SELECTED PASSAGE:
++++++
Flip angle simulations

The subject-specific and ΔB0 measurements performed on the test subjects fed Bloch equation simulations to yield FA profiles for the CP and universal pulses integrated in the MPRAGE and 2D GRE sequences. For comparison, additionally, subject-specific static RF-shim and tailored (kT-point or spoke) pulses were computed by minimization of the FA-NRMSE under the same RF power and SAR constraints as for the design of the pTx-UPs. For each pulse (5° non-selective, 180° non-selective, 30° selective), the CP, pTx-UP, RF-shim modes and subject tailored pTx spoke or kT-point pulses (obtained through the minimization of the subject-specific FA-NRMSE) were compared in terms of their respective FA-NRMSE performance.
++++++
ASSIGNMENT: Copy out the passage on flip angle simulations in full, word for word.

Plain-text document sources
++++++
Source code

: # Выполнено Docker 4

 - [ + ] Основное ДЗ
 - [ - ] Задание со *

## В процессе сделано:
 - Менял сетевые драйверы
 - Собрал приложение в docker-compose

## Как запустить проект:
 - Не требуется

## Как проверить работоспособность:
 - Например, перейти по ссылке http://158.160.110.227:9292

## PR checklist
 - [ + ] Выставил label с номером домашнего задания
++++++
EXERCISE RESPONSE:
Flip angle simulations

The subject-specific and ΔB0 measurements performed on the test subjects fed Bloch equation simulations to yield FA profiles for the CP and universal pulses integrated in the MPRAGE and 2D GRE sequences. For comparison, additionally, subject-specific static RF-shim and tailored (kT-point or spoke) pulses were computed by minimization of the FA-NRMSE under the same RF power and SAR constraints as for the design of the pTx-UPs. For each pulse (5° non-selective, 180° non-selective, 30° selective), the CP, pTx-UP, RF-shim modes and subject tailored pTx spoke or kT-point pulses (obtained through the minimization of the subject-specific FA-NRMSE) were compared in terms of their respective FA-NRMSE performance.